● Source text

On Monday I wrote a post entitled, “Letting Go.”  The focus was on letting go of destructive behavioral patterns more than attachments to physical things.  However, later that day as I was driving in my car, I was listening to the book on CD, You Are Here by Thich Nhat Hanh and none to my surprise, he began speaking about letting go.  He began with a version of this story:

Releasing the Cows

One day the Buddha was sitting in the wood with thirty or forty monks. They had an excellent lunch and they were enjoying the company of each other. There was a farmer passing by and the farmer was very unhappy. He asked the Buddha and the monks whether they had seen his cows passing by. The Buddha said they had not seen any cows passing by.

The farmer said, “Monks, I’m so unhappy. I have twelve cows and I don’t know why they all ran away. I have also a few acres of a sesame seed plantation and the insects have eaten up everything. I suffer so much I think I am going to kill myself.

The Buddha said, “My friend, we have not seen any cows passing by here. You might like to look for them in the other direction.”

● Record extracts

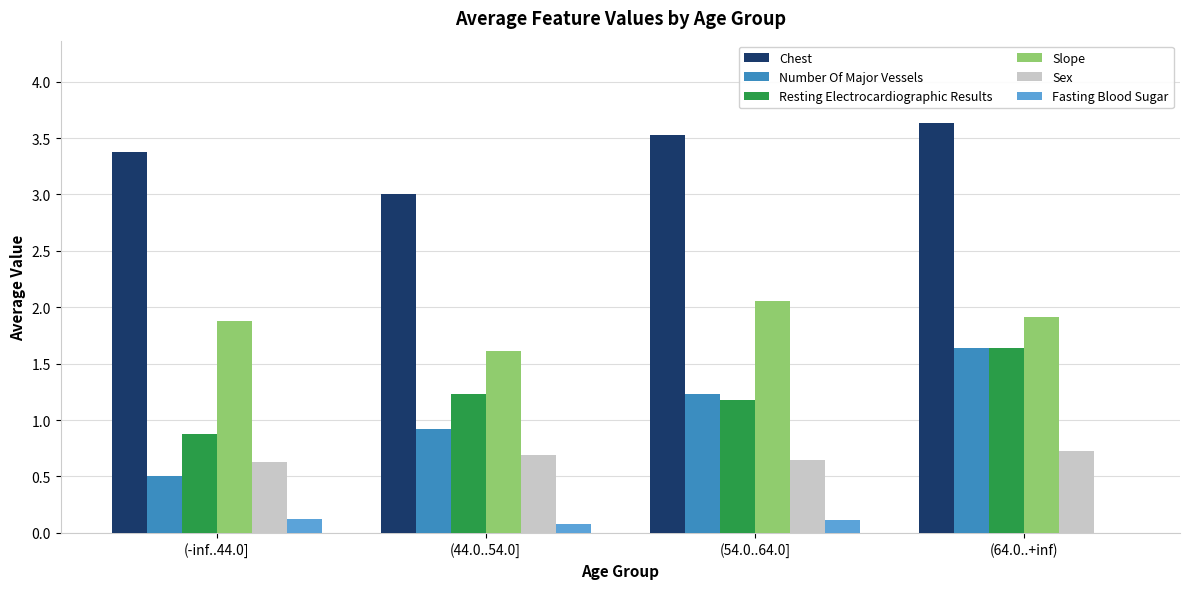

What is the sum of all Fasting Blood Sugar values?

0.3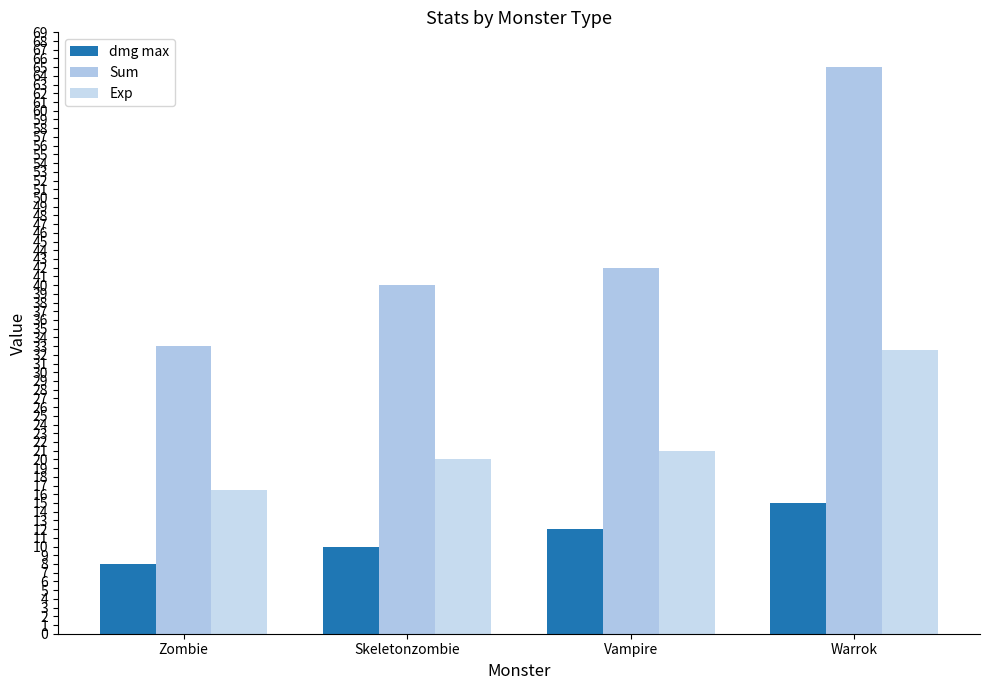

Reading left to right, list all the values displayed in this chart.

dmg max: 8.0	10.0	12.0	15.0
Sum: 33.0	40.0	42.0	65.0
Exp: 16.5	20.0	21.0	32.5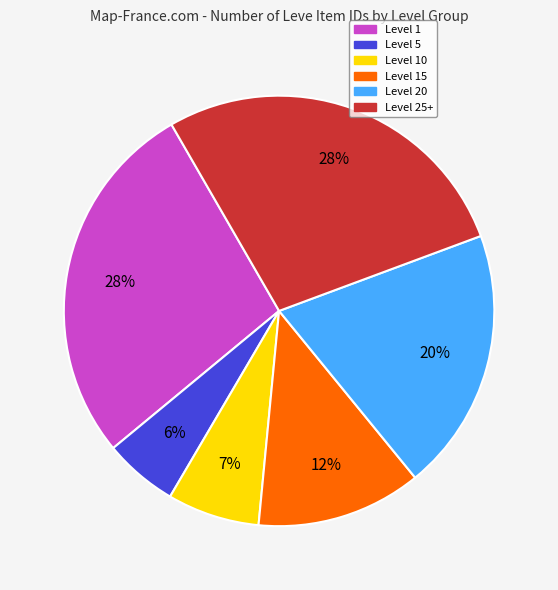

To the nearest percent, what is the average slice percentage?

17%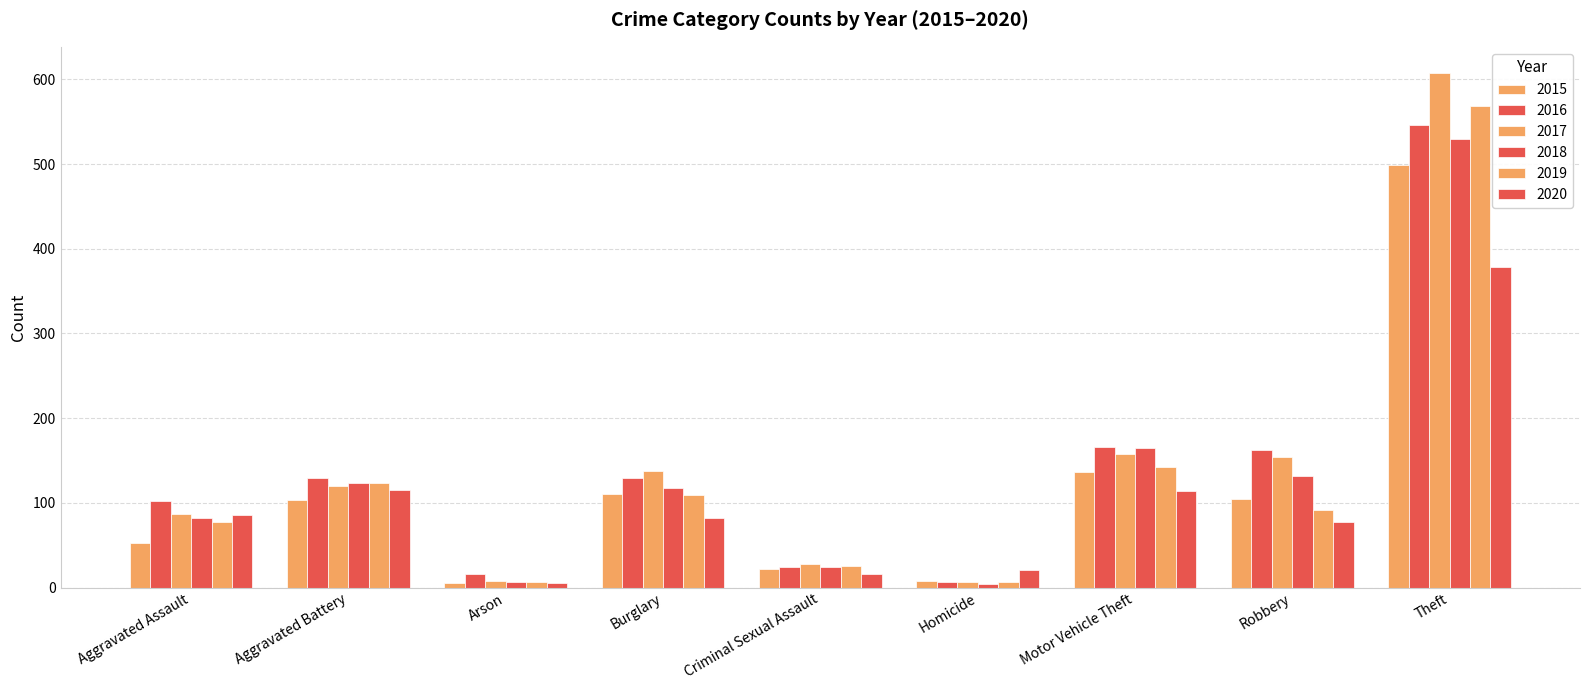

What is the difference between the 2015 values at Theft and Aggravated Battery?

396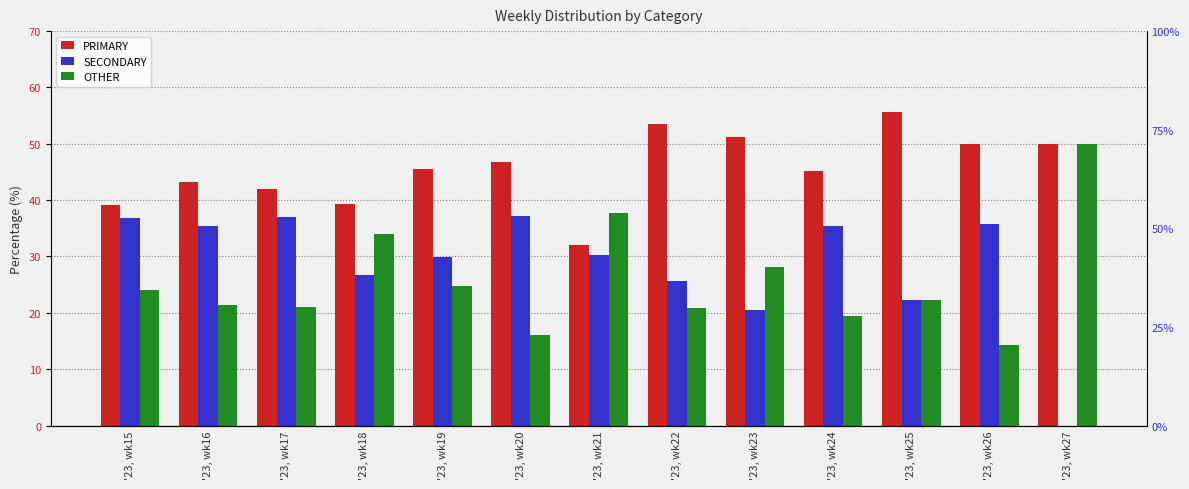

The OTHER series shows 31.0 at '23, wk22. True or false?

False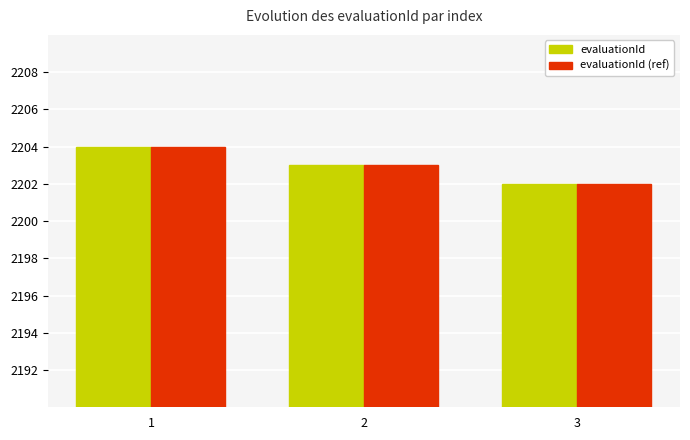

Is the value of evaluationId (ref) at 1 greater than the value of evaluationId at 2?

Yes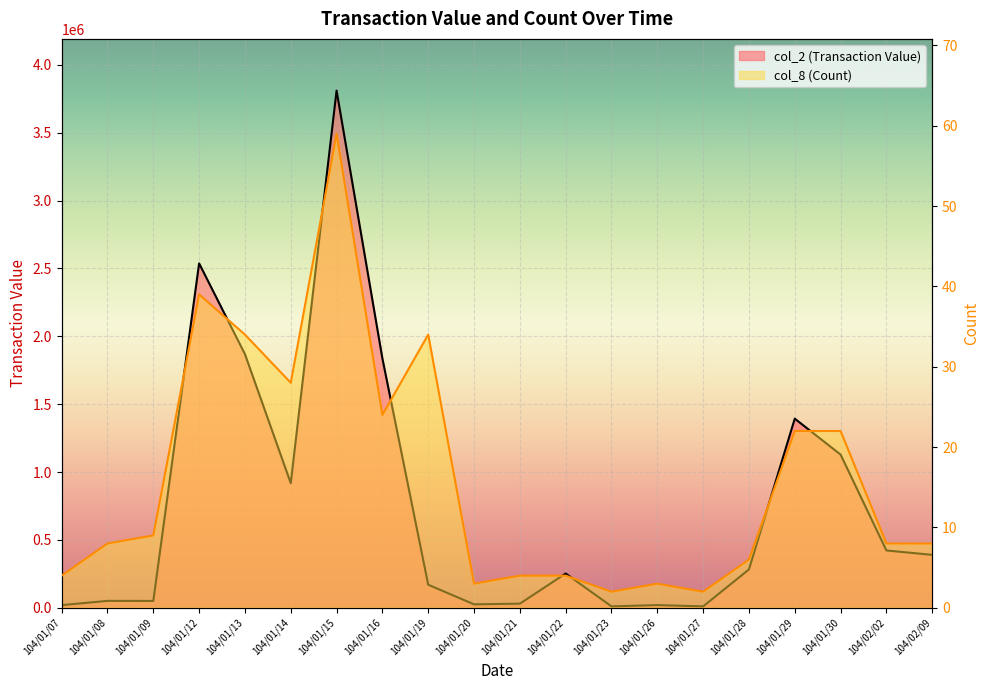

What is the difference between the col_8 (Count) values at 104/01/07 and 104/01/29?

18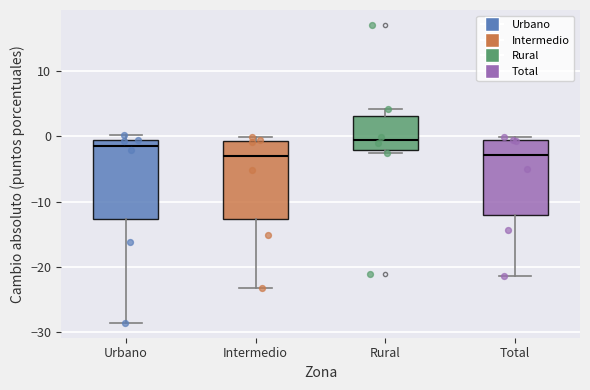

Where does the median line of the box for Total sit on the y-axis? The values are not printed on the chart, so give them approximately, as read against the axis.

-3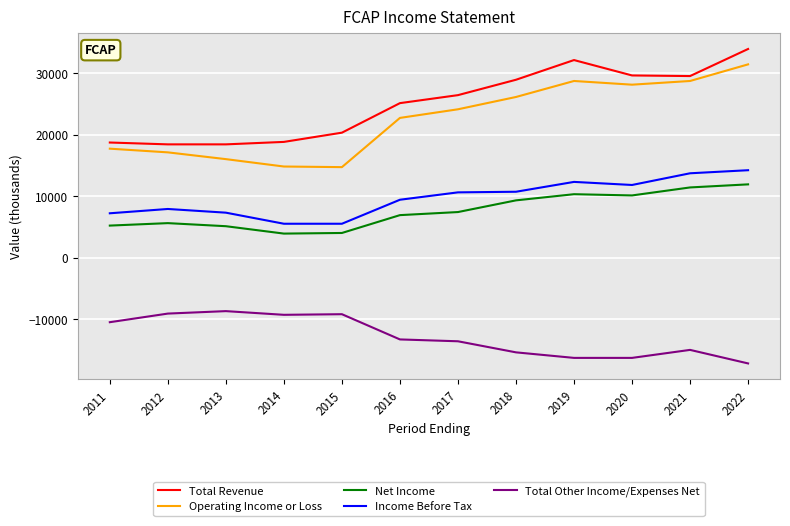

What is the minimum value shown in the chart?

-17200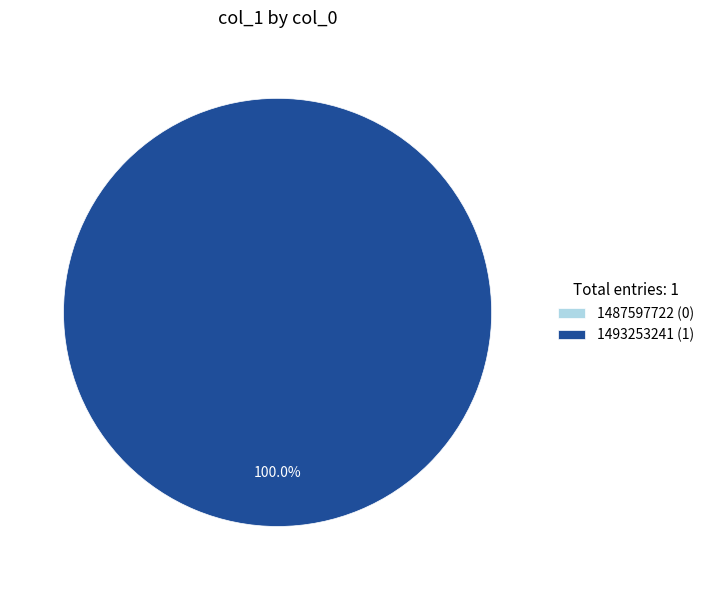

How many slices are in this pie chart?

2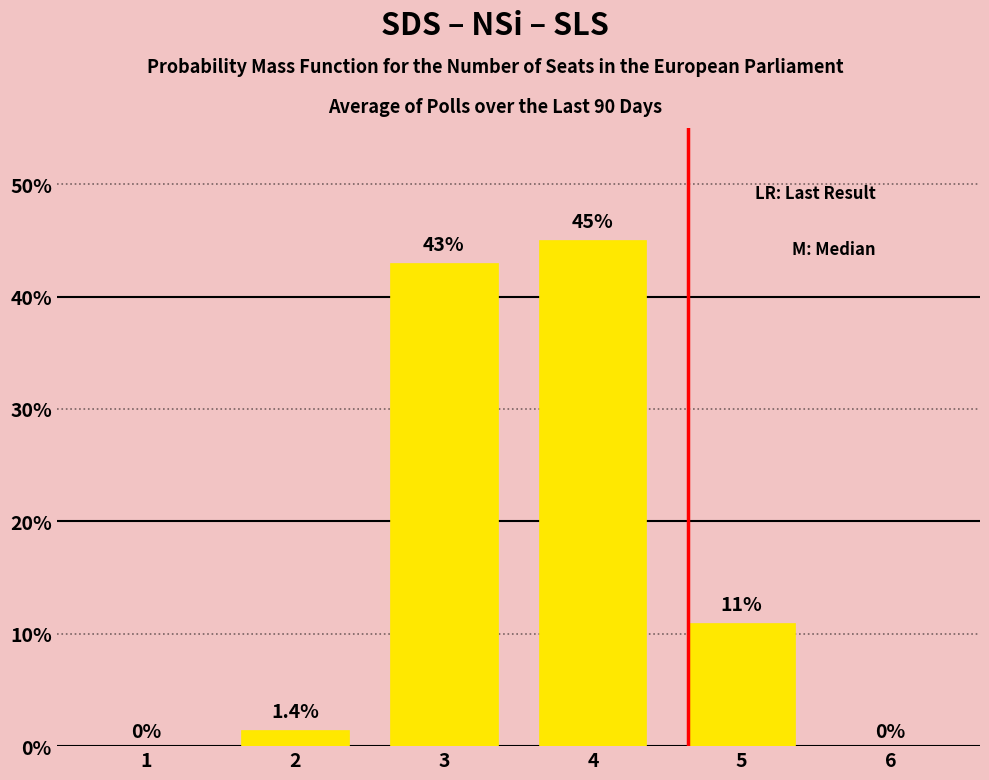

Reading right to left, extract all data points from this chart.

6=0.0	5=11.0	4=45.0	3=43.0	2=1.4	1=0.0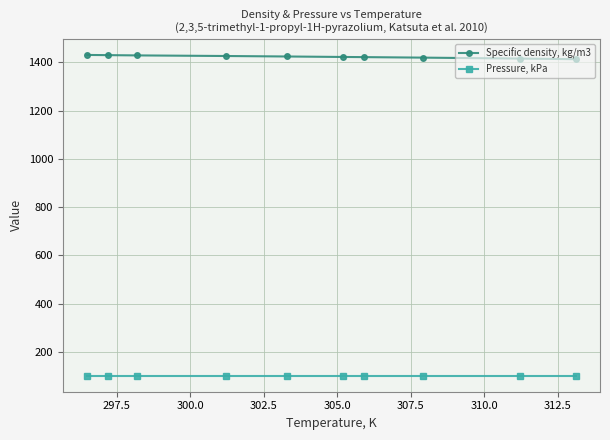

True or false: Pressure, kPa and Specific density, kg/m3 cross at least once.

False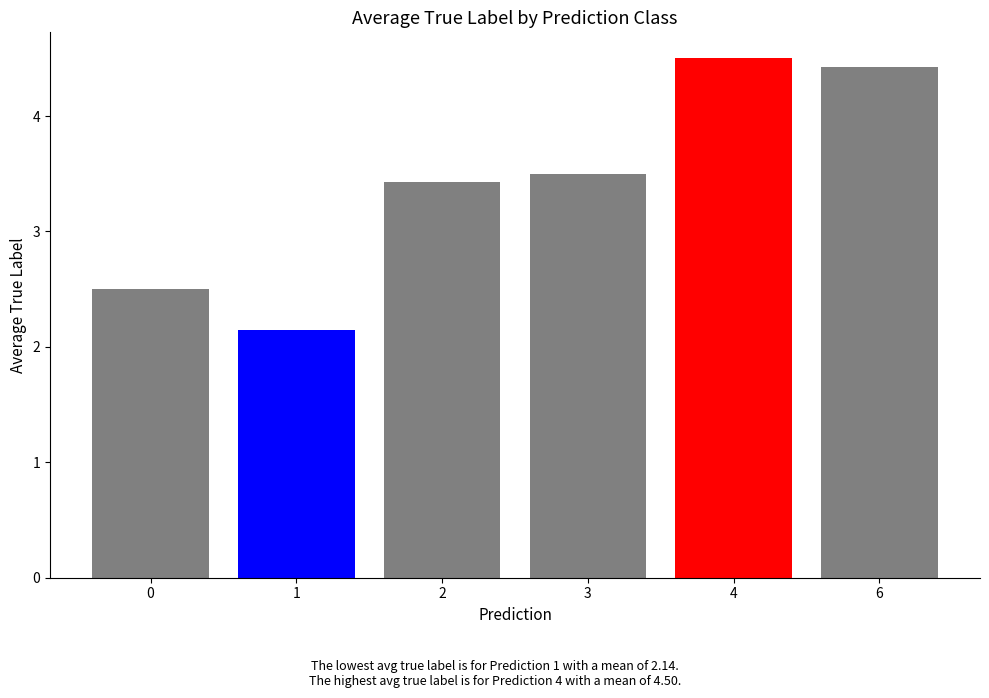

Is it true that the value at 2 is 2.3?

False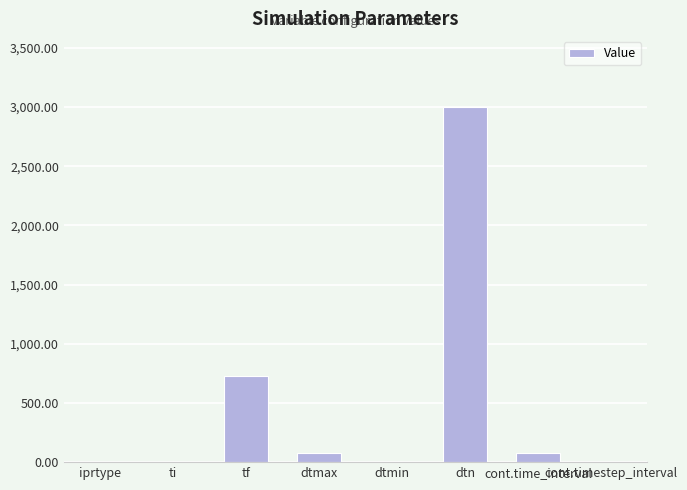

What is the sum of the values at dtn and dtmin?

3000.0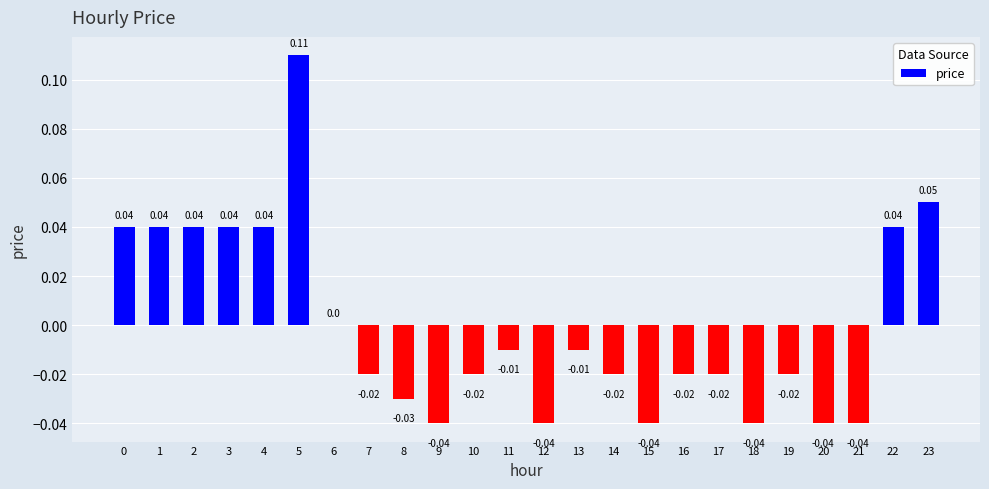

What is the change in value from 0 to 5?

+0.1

● Actions to take
(1) Can you echo, word for word, the stretch of the post about letting go from "Releasing the Cows" through "any cows passing by."?
(2) Answer these from the post about letting go:
(a) What book on CD was the writer listening to while driving?
(b) How many cows did the farmer say he had?
(c) What had happened to the farmer's sesame seed plantation?

● Problem solutions
(1)
Releasing the Cows

One day the Buddha was sitting in the wood with thirty or forty monks. They had an excellent lunch and they were enjoying the company of each other. There was a farmer passing by and the farmer was very unhappy. He asked the Buddha and the monks whether they had seen his cows passing by. The Buddha said they had not seen any cows passing by.

(2)
(a) You Are Here by Thich Nhat Hanh
(b) Twelve
(c) The insects had eaten up everything.